Levantei-me, minhas pernas instáveis. "Sou Clara Menezes", corrigi-o automaticamente. Eu não usava o nome de Franco há meses, não desde que nosso mundo supostamente desmoronou.
Ele não pareceu notar. "Seu filho está estável por enquanto, mas a condição dele é crítica. É um evento neurológico de início súbito, provavelmente ligado ao autismo dele. É muito raro e muito agressivo."
Eu apenas o encarei, sem entender os termos médicos, apenas o pavor em sua voz.
"Do que ele precisa?", perguntei, minha voz mal um sussurro.
"Ele precisa de um procedimento imediato", disse o médico, seus olhos evitando os meus. "Chama-se Intervenção Neurovascular. É complexo e requer um especialista. E... é extremamente caro."
Ele mencionou um número que me deixou sem ar. Duzentos mil reais. À vista.

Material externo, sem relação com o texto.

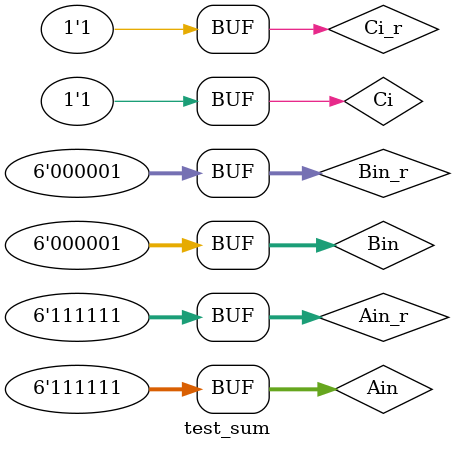
<source format=v>
module test_sum;
wire [5:0] Ain, Bin;
wire [5:0] res_my, res_ref;
reg [5:0] Ain_r, Bin_r;
reg Ci_r;
wire Ci, cm, cr;

my_sum my_block (Ain, Bin, Ci, res_my, cm);
ref_sum ref_block (Ain, Bin, Ci, res_ref, cr);

initial begin
    $display("\t\tTime Ain Bin Ci res_my cm res_ref cr");
    $monitor($time, "\t", Ain, "\t", Bin, "\t", Ci, "\t", res_my, "\t", cm, "\t", res_ref, "\t", cr);
   // #400 $finish;
end

initial begin
    Ain_r = 6'd1;
    #50 Ain_r = 6'd5;
    #50 Ain_r = 6'd15;
    #50 Ain_r = 6'd20;
    #50 Ain_r = 6'd31;
    #50 Ain_r = 6'd45;
    #50 Ain_r = 6'd55;
    #50 Ain_r = 6'd63;
end

initial begin
    Bin_r = 6'd2;
    #100 Bin_r = 6'd10;
    #100 Bin_r = 6'd32;
    #100 Bin_r = 6'd1;
end

initial begin
    Ci_r = 1'b0;
    #200 Ci_r = 1'b1;
end

assign Ain = Ain_r;
assign Bin = Bin_r;
assign Ci = Ci_r;

endmodule
</source>
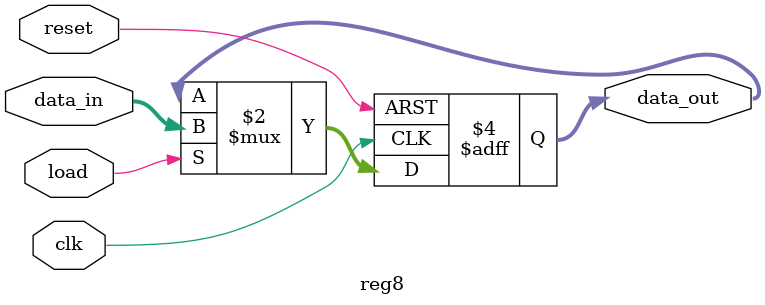
<source format=v>
module reg8 (
    input wire clk,
    input wire reset,
    input wire load,
    input wire [7:0] data_in,
    output reg [7:0] data_out
);
    always @(posedge clk or posedge reset) begin
        if (reset)
            data_out <= 8'b0;
        else if (load)
            data_out <= data_in;
    end
endmodule

</source>
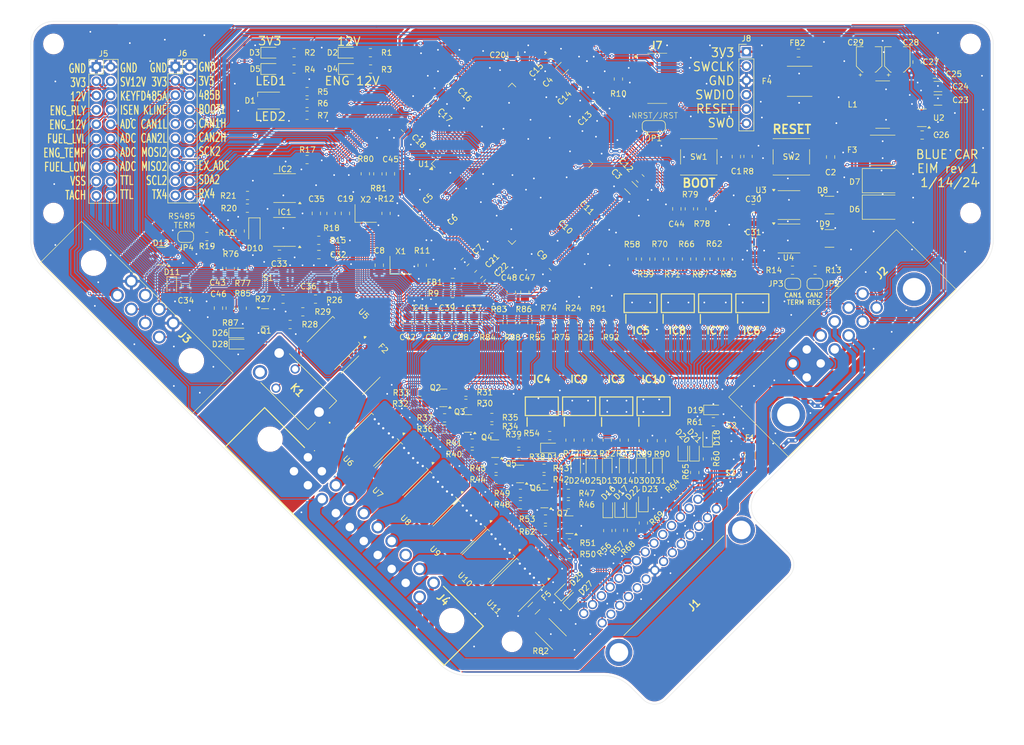
<source format=kicad_pcb>
(kicad_pcb
	(version 20240108)
	(generator "pcbnew")
	(generator_version "8.0")
	(general
		(thickness 1.6)
		(legacy_teardrops no)
	)
	(paper "A4")
	(layers
		(0 "F.Cu" signal)
		(31 "B.Cu" signal)
		(32 "B.Adhes" user "B.Adhesive")
		(33 "F.Adhes" user "F.Adhesive")
		(34 "B.Paste" user)
		(35 "F.Paste" user)
		(36 "B.SilkS" user "B.Silkscreen")
		(37 "F.SilkS" user "F.Silkscreen")
		(38 "B.Mask" user)
		(39 "F.Mask" user)
		(40 "Dwgs.User" user "User.Drawings")
		(41 "Cmts.User" user "User.Comments")
		(42 "Eco1.User" user "User.Eco1")
		(43 "Eco2.User" user "User.Eco2")
		(44 "Edge.Cuts" user)
		(45 "Margin" user)
		(46 "B.CrtYd" user "B.Courtyard")
		(47 "F.CrtYd" user "F.Courtyard")
		(48 "B.Fab" user)
		(49 "F.Fab" user)
		(50 "User.1" user)
		(51 "User.2" user)
		(52 "User.3" user)
		(53 "User.4" user)
		(54 "User.5" user)
		(55 "User.6" user)
		(56 "User.7" user)
		(57 "User.8" user)
		(58 "User.9" user)
	)
	(setup
		(stackup
			(layer "F.SilkS"
				(type "Top Silk Screen")
			)
			(layer "F.Paste"
				(type "Top Solder Paste")
			)
			(layer "F.Mask"
				(type "Top Solder Mask")
				(thickness 0.01)
			)
			(layer "F.Cu"
				(type "copper")
				(thickness 0.035)
			)
			(layer "dielectric 1"
				(type "core")
				(thickness 1.51)
				(material "FR4")
				(epsilon_r 4.5)
				(loss_tangent 0.02)
			)
			(layer "B.Cu"
				(type "copper")
				(thickness 0.035)
			)
			(layer "B.Mask"
				(type "Bottom Solder Mask")
				(thickness 0.01)
			)
			(layer "B.Paste"
				(type "Bottom Solder Paste")
			)
			(layer "B.SilkS"
				(type "Bottom Silk Screen")
			)
			(copper_finish "None")
			(dielectric_constraints no)
		)
		(pad_to_mask_clearance 0)
		(allow_soldermask_bridges_in_footprints no)
		(pcbplotparams
			(layerselection 0x00010fc_ffffffff)
			(plot_on_all_layers_selection 0x0000000_00000000)
			(disableapertmacros no)
			(usegerberextensions no)
			(usegerberattributes yes)
			(usegerberadvancedattributes yes)
			(creategerberjobfile yes)
			(dashed_line_dash_ratio 12.000000)
			(dashed_line_gap_ratio 3.000000)
			(svgprecision 4)
			(plotframeref no)
			(viasonmask no)
			(mode 1)
			(useauxorigin no)
			(hpglpennumber 1)
			(hpglpenspeed 20)
			(hpglpendiameter 15.000000)
			(pdf_front_fp_property_popups yes)
			(pdf_back_fp_property_popups yes)
			(dxfpolygonmode yes)
			(dxfimperialunits yes)
			(dxfusepcbnewfont yes)
			(psnegative no)
			(psa4output no)
			(plotreference yes)
			(plotvalue yes)
			(plotfptext yes)
			(plotinvisibletext no)
			(sketchpadsonfab no)
			(subtractmaskfromsilk no)
			(outputformat 1)
			(mirror no)
			(drillshape 1)
			(scaleselection 1)
			(outputdirectory "")
		)
	)
	(net 0 "")
	(net 1 "+3V3")
	(net 2 "Net-(U1-BOOT0)")
	(net 3 "/STM32F429/NRST")
	(net 4 "GND")
	(net 5 "Net-(U1-VCAP_1)")
	(net 6 "Net-(U1-VCAP_2)")
	(net 7 "VDDA")
	(net 8 "+12V")
	(net 9 "/SERVO_12V_ADC")
	(net 10 "Net-(D10-K)")
	(net 11 "/Power Supply/3V3_BUCK_BS")
	(net 12 "/Power Supply/3V3_BUCK_OUT")
	(net 13 "Net-(D14-A1)")
	(net 14 "Net-(D18-A1)")
	(net 15 "/KLINE_EN")
	(net 16 "/KLINE")
	(net 17 "/ENG_ON_RLY_I_SEN")
	(net 18 "/ENG_START_RLY_I_SEN")
	(net 19 "/BRAKE_LIGHT_I_SEN")
	(net 20 "/HIGHBEAM_I_SEN")
	(net 21 "/L_TURN_SIG_I_SEN")
	(net 22 "/R_TURN_SIG_I_SEN")
	(net 23 "/HORN_I_SEN")
	(net 24 "/ENG_12V_ADC")
	(net 25 "/12V_ADC")
	(net 26 "Net-(D31-A1)")
	(net 27 "/FUEL_LVL_ADC")
	(net 28 "/ENG_TEMP_ADC")
	(net 29 "/FUEL_LOW_ADC")
	(net 30 "Net-(D1-BK)")
	(net 31 "Net-(D1-RK)")
	(net 32 "Net-(D1-GK)")
	(net 33 "Net-(D2-A)")
	(net 34 "Net-(D3-A)")
	(net 35 "Net-(D4-A)")
	(net 36 "Net-(D5-A)")
	(net 37 "Net-(D13-A1)")
	(net 38 "Net-(D30-A1)")
	(net 39 "/Power Supply/12V_DIODE")
	(net 40 "/KEYSWITCH_RTN")
	(net 41 "/CAN1_H")
	(net 42 "/CAN1_L")
	(net 43 "/CAN2_H")
	(net 44 "/CAN2_L")
	(net 45 "/Power Supply/SERVO_FUSED")
	(net 46 "/RS485_A")
	(net 47 "/RS485_B")
	(net 48 "Net-(D15-A1)")
	(net 49 "Net-(D16-A1)")
	(net 50 "/NEUTRAL")
	(net 51 "Net-(D17-A1)")
	(net 52 "/SP_SIG")
	(net 53 "Net-(D19-A1)")
	(net 54 "Net-(D20-A1)")
	(net 55 "/1ST")
	(net 56 "Net-(D21-A1)")
	(net 57 "Net-(D22-A1)")
	(net 58 "/2ND")
	(net 59 "/3RD")
	(net 60 "Net-(D23-A1)")
	(net 61 "/4TH")
	(net 62 "Net-(D24-A1)")
	(net 63 "Net-(D25-A1)")
	(net 64 "/5TH")
	(net 65 "/6TH")
	(net 66 "/LED2_B")
	(net 67 "/FAULT_IND")
	(net 68 "/SERVO_12V")
	(net 69 "/OIL")
	(net 70 "Net-(U5-IN)")
	(net 71 "/ENG_12V_ON_SENSE")
	(net 72 "/FUEL_LOW")
	(net 73 "/FUEL_LVL_SENSE")
	(net 74 "/TEMP")
	(net 75 "/LED2_G")
	(net 76 "/KEYSWITCH_FEED")
	(net 77 "/12V_BATT_MAIN")
	(net 78 "Net-(F5-Pad1)")
	(net 79 "/KLINE_RX")
	(net 80 "unconnected-(IC1-NC_2-Pad8)")
	(net 81 "/KLINE_TX")
	(net 82 "unconnected-(IC1-NC_1-Pad3)")
	(net 83 "Net-(IC2-A)")
	(net 84 "Net-(IC2-B)")
	(net 85 "/RS485_TX")
	(net 86 "/RS485_DIR")
	(net 87 "/RS485_RX")
	(net 88 "/NEUTRAL_MCU")
	(net 89 "/TACH_MCU")
	(net 90 "/VSS_MCU")
	(net 91 "/TURN_R_MCU")
	(net 92 "/TURN_L_MCU")
	(net 93 "/1ST_MCU")
	(net 94 "/2ND_MCU")
	(net 95 "/4TH_MCU")
	(net 96 "/3RD_MCU")
	(net 97 "/6TH_MCU")
	(net 98 "/5TH_MCU")
	(net 99 "/OIL_P_LOW_MCU")
	(net 100 "/HIGHBEAM_MCU")
	(net 101 "/LOWBEAM_MCU")
	(net 102 "/12V_IGN_CLUSTER")
	(net 103 "/TURN_R")
	(net 104 "/TA_SIG")
	(net 105 "/12V_BATT_CLUSTER")
	(net 106 "/HEADLIGHT_RELAY")
	(net 107 "unconnected-(J1-Pad23)")
	(net 108 "/FUEL_PULSE")
	(net 109 "/LAP-STARTER")
	(net 110 "unconnected-(J1-Pad4)")
	(net 111 "/LAP_RELAY")
	(net 112 "/TURN_L")
	(net 113 "/HIGHBEAM")
	(net 114 "/HESD")
	(net 115 "unconnected-(J1-PadMH2)")
	(net 116 "/SP_VCC")
	(net 117 "unconnected-(J1-Pad5)")
	(net 118 "unconnected-(J1-PadMH1)")
	(net 119 "/CLUTCH_RTN")
	(net 120 "/ENG_ON_RLY_TO_KILL_SW")
	(net 121 "/ENG_ON_RLY_RTN")
	(net 122 "/CLUTCH_GND")
	(net 123 "unconnected-(J2-PadMH1)")
	(net 124 "unconnected-(J2-PadMH2)")
	(net 125 "/BRAKE_LIGHT_RTN")
	(net 126 "/LEFT_TURN_RTN")
	(net 127 "/HIGHBEAM_RTN")
	(net 128 "/ENG_MAIN_12V_RTN")
	(net 129 "/ENG_ON_RLY_FEED")
	(net 130 "/HIGHBEAM_FEED")
	(net 131 "/ENG_START_RLY_RTN")
	(net 132 "/TURN_SIG_FEED")
	(net 133 "/BRAKE_LIGHT_FEED")
	(net 134 "/ENG_START_RLY_FEED")
	(net 135 "/HORN_RTN")
	(net 136 "/RIGHT_TURN_RTN")
	(net 137 "/HORN_FEED")
	(net 138 "unconnected-(J4-Pad8)")
	(net 139 "/UART4_RX")
	(net 140 "/UART4_TX")
	(net 141 "/SPI2_MOSI")
	(net 142 "/I2C_SCL")
	(net 143 "/SPI2_MISO")
	(net 144 "/I2C_SDA")
	(net 145 "/SPI2_SCK")
	(net 146 "/PB2{slash}BOOT1")
	(net 147 "/STM32F429/JTDI")
	(net 148 "unconnected-(J7-Pad1)")
	(net 149 "/STM32F429/USART3_TX")
	(net 150 "/STM32F429/GND-detect")
	(net 151 "/STM32F429/JTICK-SWCLK")
	(net 152 "unconnected-(J7-Pad9)")
	(net 153 "/STM32F429/JTMS-SWDIO")
	(net 154 "/STM32F429/JTDO-SWO")
	(net 155 "/STM32F429/USART3_RX")
	(net 156 "unconnected-(J7-Pad2)")
	(net 157 "/STM32F429/RESET")
	(net 158 "/STM32F429/JRST")
	(net 159 "Net-(JP2-B)")
	(net 160 "Net-(JP3-B)")
	(net 161 "Net-(JP4-B)")
	(net 162 "/MAIN_RLY_COIL_LS")
	(net 163 "unconnected-(K1-NC-Pad4)")
	(net 164 "Net-(Q1-G)")
	(net 165 "Net-(Q1-D)")
	(net 166 "Net-(Q2-D)")
	(net 167 "Net-(Q2-G)")
	(net 168 "Net-(Q3-G)")
	(net 169 "Net-(Q3-D)")
	(net 170 "Net-(Q4-D)")
	(net 171 "Net-(Q4-G)")
	(net 172 "Net-(Q5-G)")
	(net 173 "Net-(Q5-D)")
	(net 174 "Net-(Q6-G)")
	(net 175 "Net-(Q6-D)")
	(net 176 "Net-(Q7-D)")
	(net 177 "Net-(Q7-G)")
	(net 178 "/LED1")
	(net 179 "/LED2_R")
	(net 180 "unconnected-(U1-PC12-Pad113)")
	(net 181 "Net-(U1-VREF+)")
	(net 182 "/STM32F429/OSC_IN")
	(net 183 "Net-(X1-OUT)")
	(net 184 "/STM32F429/OSC32_IN")
	(net 185 "Net-(X2-OUT)")
	(net 186 "/ENG_ON_EN")
	(net 187 "Net-(U6-IN)")
	(net 188 "/ENG_START_EN")
	(net 189 "Net-(U7-IN)")
	(net 190 "/BRAKE_LIGHT_EN")
	(net 191 "Net-(U8-IN)")
	(net 192 "/HIGHBEAM_EN")
	(net 193 "Net-(U9-IN)")
	(net 194 "/L_TURN_SIG_EN")
	(net 195 "Net-(U10-IN)")
	(net 196 "Net-(U11-IN)")
	(net 197 "/HORN_EN")
	(net 198 "/MAIN_RLY_EN")
	(net 199 "/HL_RLY_EN")
	(net 200 "/LAP_RLY_EN")
	(net 201 "unconnected-(U1-PG14-Pad129)")
	(net 202 "unconnected-(U1-PC13-Pad7)")
	(net 203 "unconnected-(U1-PD14-Pad85)")
	(net 204 "unconnected-(U1-PE4-Pad3)")
	(net 205 "unconnected-(U1-PF1-Pad11)")
	(net 206 "unconnected-(U1-PG9-Pad124)")
	(net 207 "unconnected-(U1-PF0-Pad10)")
	(net 208 "/CAN1_RX")
	(net 209 "unconnected-(U1-PE0-Pad141)")
	(net 210 "unconnected-(U1-PG8-Pad93)")
	(net 211 "unconnected-(U1-PC7-Pad97)")
	(net 212 "unconnected-(U1-PD8-Pad77)")
	(net 213 "unconnected-(U1-PG5-Pad90)")
	(net 214 "unconnected-(U1-PE6-Pad5)")
	(net 215 "unconnected-(U1-PG4-Pad89)")
	(net 216 "unconnected-(U1-PG7-Pad92)")
	(net 217 "/CAN2_RX")
	(net 218 "/CAN1_TX")
	(net 219 "unconnected-(U1-PE15-Pad68)")
	(net 220 "unconnected-(U1-PE3-Pad2)")
	(net 221 "unconnected-(U1-PG10-Pad125)")
	(net 222 "unconnected-(U1-PD9-Pad78)")
	(net 223 "unconnected-(U1-PG2-Pad87)")
	(net 224 "/CAN2_TX")
	(net 225 "unconnected-(U1-PE1-Pad142)")
	(net 226 "unconnected-(U1-PD11-Pad80)")
	(net 227 "unconnected-(U1-PG6-Pad91)")
	(net 228 "unconnected-(U1-PG12-Pad127)")
	(net 229 "unconnected-(U1-PC8-Pad98)")
	(net 230 "unconnected-(U1-PE2-Pad1)")
	(net 231 "unconnected-(U1-PG11-Pad126)")
	(net 232 "unconnected-(U1-PG13-Pad128)")
	(net 233 "unconnected-(U1-PE5-Pad4)")
	(net 234 "unconnected-(U1-PC9-Pad99)")
	(net 235 "unconnected-(U1-PD10-Pad79)")
	(net 236 "unconnected-(U1-PG3-Pad88)")
	(net 237 "unconnected-(U1-PD1-Pad115)")
	(net 238 "unconnected-(U1-PG15-Pad132)")
	(net 239 "unconnected-(U1-PD15-Pad86)")
	(net 240 "unconnected-(U1-PD7-Pad123)")
	(net 241 "/STM32F429/OSC32_OUT")
	(net 242 "unconnected-(U1-PD2-Pad116)")
	(net 243 "/STM32F429/OSC_OUT")
	(net 244 "unconnected-(U1-PC6-Pad96)")
	(net 245 "unconnected-(U1-PD0-Pad114)")
	(net 246 "unconnected-(U1-PB5-Pad135)")
	(net 247 "/EXTRA_ADC")
	(net 248 "/R_TURN_SIG_EN")
	(net 249 "unconnected-(IC4-EMITTER-Pad5)")
	(net 250 "unconnected-(IC4-CATHODE_2-Pad4)")
	(net 251 "unconnected-(IC4-ANODE_2-Pad3)")
	(net 252 "unconnected-(IC4-COLLECTOR-Pad6)")
	(net 253 "/FAULT_IND_MCU")
	(net 254 "unconnected-(U1-PA8-Pad100)")
	(footprint "Resistor_SMD:R_0805_2012Metric_Pad1.20x1.40mm_HandSolder" (layer "F.Cu") (at 119.25 153 180))
	(footprint "Resistor_SMD:R_0805_2012Metric_Pad1.20x1.40mm_HandSolder" (layer "F.Cu") (at 79.075 103.575))
	(footprint "SamacSys_Parts:SOIC127P610X350-8N" (layer "F.Cu") (at 131.8 133 90))
	(footprint "Package_TO_SOT_SMD:TO-252-4" (layer "F.Cu") (at 98.883239 149.328965 -135))
	(footprint "Connector_PinHeader_2.54mm:PinHeader_2x10_P2.54mm_Vertical" (layer "F.Cu") (at 39.66 72.82))
	(footprint "SamacSys_Parts:SOIC127P610X350-8N" (layer "F.Cu") (at 138.4 133 90))
	(footprint "Resistor_SMD:R_0805_2012Metric_Pad1.20x1.40mm_HandSolder" (layer "F.Cu") (at 72.75 114 180))
	(footprint "Resistor_SMD:R_0805_2012Metric_Pad1.20x1.40mm_HandSolder" (layer "F.Cu") (at 114.525 141.525 180))
	(footprint "Capacitor_SMD:C_0805_2012Metric_Pad1.18x1.45mm_HandSolder" (layer "F.Cu") (at 105 107.4 -135))
	(footprint "Capacitor_SMD:C_0805_2012Metric_Pad1.18x1.45mm_HandSolder" (layer "F.Cu") (at 102.6 75.4 135))
	(footprint "Capacitor_SMD:C_0805_2012Metric_Pad1.18x1.45mm_HandSolder" (layer "F.Cu") (at 104.2 118.1625 -90))
	(footprint "Resistor_SMD:R_0805_2012Metric_Pad1.20x1.40mm_HandSolder" (layer "F.Cu") (at 74.7 73.2 180))
	(footprint "Resistor_SMD:R_0805_2012Metric_Pad1.20x1.40mm_HandSolder" (layer "F.Cu") (at 126.4 118.2 -90))
	(footprint "Package_TO_SOT_SMD:SOT-23" (layer "F.Cu") (at 114.75 145 180))
	(footprint "Capacitor_SMD:C_0805_2012Metric_Pad1.18x1.45mm_HandSolder" (layer "F.Cu") (at 97 118.1625 -90))
	(footprint "Jumper:SolderJumper-2_P1.3mm_Open_RoundedPad1.0x1.5mm" (layer "F.Cu") (at 167.000001 111.3))
	(footprint "Diode_SMD:D_SOD-323" (layer "F.Cu") (at 122.6 165.8 45))
	(footprint "Package_TO_SOT_SMD:TO-252-4" (layer "F.Cu") (at 103.983239 154.478965 -135))
	(footprint "Capacitor_SMD:C_0805_2012Metric_Pad1.18x1.45mm_HandSolder" (layer "F.Cu") (at 185.100002 71.962503 90))
	(footprint "LED_SMD:LED_0805_2012Metric" (layer "F.Cu") (at 84.2 70.3))
	(footprint "Button_Switch_SMD:SW_SPST_PTS645" (layer "F.Cu") (at 162.825 88.775))
	(footprint "Diode_SMD:D_SMF" (layer "F.Cu") (at 67.675 101.95 -90))
	(footprint "Diode_SMD:D_SOD-323" (layer "F.Cu") (at 127.3 143.8 -90))
	(footprint "SamacSys_Parts:G8N1LASDC12" (layer "F.Cu") (at 79.130249 134.030249 -45))
	(footprint "Capacitor_SMD:C_0805_2012Metric_Pad1.18x1.45mm_HandSolder" (layer "F.Cu") (at 186.000002 84.900003))
	(footprint "SamacSys_Parts:BTS3800SLHTSA1" (layer "F.Cu") (at 152.2 142.4 90))
	(footprint "Resistor_SMD:R_0805_2012Metric_Pad1.20x1.40mm_HandSolder" (layer "F.Cu") (at 133.2 139 90))
	(footprint "Inductor_SMD:L_0805_2012Metric_Pad1.15x1.40mm_HandSolder" (layer "F.Cu") (at 164.0875 70.375))
	(footprint "Resistor_SMD:R_0805_2012Metric_Pad1.20x1.40mm_HandSolder" (layer "F.Cu") (at 149.15 106.9 -90))
	(footprint "Resistor_SMD:R_0805_2012Metric_Pad1.20x1.40mm_HandSolder" (layer "F.Cu") (at 124.2 118.2 -90))
	(footprint "Capacitor_SMD:C_0805_2012Metric_Pad1.18x1.45mm_HandSolder" (layer "F.Cu") (at 94.4 83.6 135))
	(footprint "Resistor_SMD:R_0805_2012Metric_Pad1.20x1.40mm_HandSolder" (layer "F.Cu") (at 119 146 180))
	(footprint "Diode_SMD:D_SOD-323" (layer "F.Cu") (at 145.65 141.1 90))
	(footprint "Capacitor_SMD:C_0805_2012Metric_Pad1.18x1.45mm_HandSolder" (layer "F.Cu") (at 79.1 106.1))
	(footprint "Package_TO_SOT_SMD:SOT-23"
		(layer "F.Cu")
		(uuid "2c80629d-d384-452c-b4ef-a3941d4c41be")
		(at 101.15 131.512501 180)
		(descr "SOT, 3 Pin (https://www.jedec.org/system/files/docs/to-236h.pdf variant AB), generated with kicad-footprint-generator ipc_gullwing_generator.py")
		(tags "SOT TO_SOT_SMD")
		(property "Reference" "Q2"
			(at 1.4 1.812501 0)
			(layer "F.SilkS")
			(uuid "51325464-dbe8-4063-b49e-bcdbfc997897")
		
... [3414285 chars truncated]
</source>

"Somos um hospital público, Sra. Menezes", ele continuou gentilmente. "Não temos o equipamento nem os especialistas para isso. Você precisaria transferi-lo para uma instituição privada, como o Sírio-Libanês. Mas eles não o admitirão sem o pagamento."
Duzentos mil reais. Poderia muito bem ser duzentos milhões. Eu tinha setenta e três reais na minha conta bancária.
O médico viu a expressão no meu rosto. "O pai dele... ele está presente?"
A imagem de Franco naquele terraço, jogando dinheiro fora, passou pela minha mente. O helicóptero. A amante grávida.
"Ele está... indisponível", engasguei.
A memória era tão vívida, tão nítida, que parecia estar acontecendo de novo. O confete de notas de cem reais. O sorriso triunfante de Janine. A mentira fácil de Franco.
Estou escondido de credores num motel em Osasco.
A mentira era uma coisa física, uma pedra na minha garganta.
Senti uma onda de algo frio e duro substituir o pânico. Era fúria. Uma fúria pura e focada.
Ele tinha o dinheiro. Ele tinha, e estava gastando em uma festa enquanto nosso filho morria.
Olhei para o médico, minha determinação se solidificando. "Eu vou conseguir o dinheiro."
Ele pareceu duvidoso, mas assentiu. "Você não tem muito tempo. Algumas horas, talvez."
Algumas horas.
Saí da sala de espera, minha mente uma lousa em branco, exceto por um único pensamento ardente: Franco.
Saí do hospital para a tarde cinzenta. Não peguei meu carro. Peguei o metrô, o chiado metálico do trem uma trilha sonora para a tempestade na minha cabeça.
Eu estava indo para o prédio do Grupo Viana. A reluzente torre de vidro perto da Faria Lima, onde Franco construiu seu império. O lugar que eu uma vez o ajudei a decorar, o lugar onde levei um Léo bebê para visitar seu pai.
Agora eu estava indo como uma mendiga. Um fantasma de uma vida que ele tentou apagar.
Ao me aproximar da entrada grandiosa, vi que estavam montando algo para um evento. Uma coletiva de imprensa. Havia vans de reportagem e jornalistas.
Uma grande faixa estava sendo desenrolada sobre as portas. Lia-se: "GRUPO VIANA: UMA NOVA ERA DE PROSPERIDADE."
Abri caminho pela multidão que se formava, meu coração uma pedra fria e pesada no peito. Ele não estava mentindo apenas para mim. Ele estava mentindo para o mundo inteiro. E eu estava prestes a entrar no meio de sua grande performance para exigir a vida de nosso filho.